**About this exercise**
Find the word "Gustavo" in the data. Return every line where it appears.

**Dataset entries**
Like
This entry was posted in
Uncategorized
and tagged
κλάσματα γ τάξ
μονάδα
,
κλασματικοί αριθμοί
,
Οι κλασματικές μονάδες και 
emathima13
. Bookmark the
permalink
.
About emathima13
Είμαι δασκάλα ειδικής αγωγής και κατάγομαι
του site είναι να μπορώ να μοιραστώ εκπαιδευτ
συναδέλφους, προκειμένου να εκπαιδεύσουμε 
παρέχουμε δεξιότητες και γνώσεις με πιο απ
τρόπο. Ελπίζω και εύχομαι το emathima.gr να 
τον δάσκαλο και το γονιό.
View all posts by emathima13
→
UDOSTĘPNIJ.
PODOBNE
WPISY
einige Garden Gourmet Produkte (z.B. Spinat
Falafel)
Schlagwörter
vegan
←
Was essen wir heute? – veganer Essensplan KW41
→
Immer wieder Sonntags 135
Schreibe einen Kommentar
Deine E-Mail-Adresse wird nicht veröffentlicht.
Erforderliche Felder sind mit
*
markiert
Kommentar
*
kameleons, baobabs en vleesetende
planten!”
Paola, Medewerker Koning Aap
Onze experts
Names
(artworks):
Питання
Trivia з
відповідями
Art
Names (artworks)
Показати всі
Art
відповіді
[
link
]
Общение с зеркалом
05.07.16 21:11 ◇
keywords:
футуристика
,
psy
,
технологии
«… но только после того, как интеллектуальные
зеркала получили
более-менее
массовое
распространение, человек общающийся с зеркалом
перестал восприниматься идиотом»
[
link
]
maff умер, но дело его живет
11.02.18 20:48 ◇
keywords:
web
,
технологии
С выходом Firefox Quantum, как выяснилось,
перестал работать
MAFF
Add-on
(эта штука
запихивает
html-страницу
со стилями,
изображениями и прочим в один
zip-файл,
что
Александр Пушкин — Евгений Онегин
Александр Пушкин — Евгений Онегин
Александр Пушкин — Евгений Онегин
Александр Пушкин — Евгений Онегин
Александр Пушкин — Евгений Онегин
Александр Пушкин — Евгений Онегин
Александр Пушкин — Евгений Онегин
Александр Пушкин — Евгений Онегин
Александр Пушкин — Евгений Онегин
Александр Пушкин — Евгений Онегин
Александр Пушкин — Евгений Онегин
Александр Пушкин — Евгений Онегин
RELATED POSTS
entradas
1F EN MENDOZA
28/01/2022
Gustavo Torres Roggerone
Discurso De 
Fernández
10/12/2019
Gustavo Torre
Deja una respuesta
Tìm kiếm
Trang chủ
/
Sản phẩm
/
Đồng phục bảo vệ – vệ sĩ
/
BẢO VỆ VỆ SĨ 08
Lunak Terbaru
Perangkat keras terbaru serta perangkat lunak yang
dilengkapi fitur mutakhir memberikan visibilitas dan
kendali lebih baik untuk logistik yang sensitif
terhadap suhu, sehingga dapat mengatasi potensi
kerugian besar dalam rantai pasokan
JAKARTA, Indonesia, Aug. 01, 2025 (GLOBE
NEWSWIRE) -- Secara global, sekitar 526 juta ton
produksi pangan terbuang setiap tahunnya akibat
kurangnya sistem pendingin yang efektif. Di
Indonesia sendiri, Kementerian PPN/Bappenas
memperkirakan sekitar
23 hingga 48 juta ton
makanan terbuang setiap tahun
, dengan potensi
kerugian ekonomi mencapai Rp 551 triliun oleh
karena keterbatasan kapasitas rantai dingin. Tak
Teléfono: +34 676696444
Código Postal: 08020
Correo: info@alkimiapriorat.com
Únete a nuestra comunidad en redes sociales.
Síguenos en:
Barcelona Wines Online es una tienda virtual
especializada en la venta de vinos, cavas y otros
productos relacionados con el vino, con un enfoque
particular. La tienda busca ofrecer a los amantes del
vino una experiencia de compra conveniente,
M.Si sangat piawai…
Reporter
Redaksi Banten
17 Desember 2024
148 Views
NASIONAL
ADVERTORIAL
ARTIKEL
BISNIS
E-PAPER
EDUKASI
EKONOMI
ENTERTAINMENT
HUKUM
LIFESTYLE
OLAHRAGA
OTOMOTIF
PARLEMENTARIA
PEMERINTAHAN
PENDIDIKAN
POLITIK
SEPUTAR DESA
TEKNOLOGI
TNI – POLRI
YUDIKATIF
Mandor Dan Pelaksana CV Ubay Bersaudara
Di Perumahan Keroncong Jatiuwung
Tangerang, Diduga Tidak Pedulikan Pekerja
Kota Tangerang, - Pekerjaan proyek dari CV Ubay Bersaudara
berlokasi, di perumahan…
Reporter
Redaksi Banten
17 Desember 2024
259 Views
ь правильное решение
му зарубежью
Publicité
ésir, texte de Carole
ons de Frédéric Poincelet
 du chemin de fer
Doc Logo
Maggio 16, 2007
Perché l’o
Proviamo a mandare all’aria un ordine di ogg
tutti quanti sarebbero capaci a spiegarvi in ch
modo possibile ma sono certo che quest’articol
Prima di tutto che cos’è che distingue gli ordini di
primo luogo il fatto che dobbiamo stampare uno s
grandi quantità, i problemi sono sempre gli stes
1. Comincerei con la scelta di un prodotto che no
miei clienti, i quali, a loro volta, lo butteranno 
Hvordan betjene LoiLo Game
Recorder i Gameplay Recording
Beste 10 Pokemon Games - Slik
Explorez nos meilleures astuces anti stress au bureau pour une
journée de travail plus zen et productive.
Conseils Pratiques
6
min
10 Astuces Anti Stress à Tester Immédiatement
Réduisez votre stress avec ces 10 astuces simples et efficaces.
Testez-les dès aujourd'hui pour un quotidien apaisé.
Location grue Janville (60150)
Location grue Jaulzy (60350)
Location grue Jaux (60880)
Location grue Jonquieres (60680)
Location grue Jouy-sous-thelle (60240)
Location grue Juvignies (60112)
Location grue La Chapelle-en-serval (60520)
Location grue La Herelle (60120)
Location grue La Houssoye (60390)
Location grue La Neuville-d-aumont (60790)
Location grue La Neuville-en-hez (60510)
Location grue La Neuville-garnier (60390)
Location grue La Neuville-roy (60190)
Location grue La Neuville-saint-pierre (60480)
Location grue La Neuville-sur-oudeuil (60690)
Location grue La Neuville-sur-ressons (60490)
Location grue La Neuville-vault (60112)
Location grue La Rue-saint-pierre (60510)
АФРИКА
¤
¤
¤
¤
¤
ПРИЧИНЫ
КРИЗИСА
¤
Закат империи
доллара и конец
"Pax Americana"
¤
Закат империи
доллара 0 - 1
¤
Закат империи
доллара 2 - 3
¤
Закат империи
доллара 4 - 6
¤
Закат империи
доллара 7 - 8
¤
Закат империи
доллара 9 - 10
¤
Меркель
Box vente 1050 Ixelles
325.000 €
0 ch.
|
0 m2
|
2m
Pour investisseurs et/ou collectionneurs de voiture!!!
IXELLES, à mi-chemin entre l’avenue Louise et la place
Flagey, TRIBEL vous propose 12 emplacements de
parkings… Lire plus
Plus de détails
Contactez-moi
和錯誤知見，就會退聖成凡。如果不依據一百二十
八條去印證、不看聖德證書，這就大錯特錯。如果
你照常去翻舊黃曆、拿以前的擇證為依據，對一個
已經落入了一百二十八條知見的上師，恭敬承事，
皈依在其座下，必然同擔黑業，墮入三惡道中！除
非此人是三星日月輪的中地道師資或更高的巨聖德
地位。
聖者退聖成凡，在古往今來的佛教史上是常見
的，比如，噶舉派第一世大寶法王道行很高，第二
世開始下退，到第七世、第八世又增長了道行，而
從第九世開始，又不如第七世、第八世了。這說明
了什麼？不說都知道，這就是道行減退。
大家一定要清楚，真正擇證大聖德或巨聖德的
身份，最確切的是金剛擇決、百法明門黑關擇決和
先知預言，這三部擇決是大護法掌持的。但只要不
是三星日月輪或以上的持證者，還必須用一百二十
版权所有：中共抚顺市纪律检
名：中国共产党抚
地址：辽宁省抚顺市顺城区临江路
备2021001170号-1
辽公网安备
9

**Written solution**
Gustavo Torres Roggerone
Gustavo Torre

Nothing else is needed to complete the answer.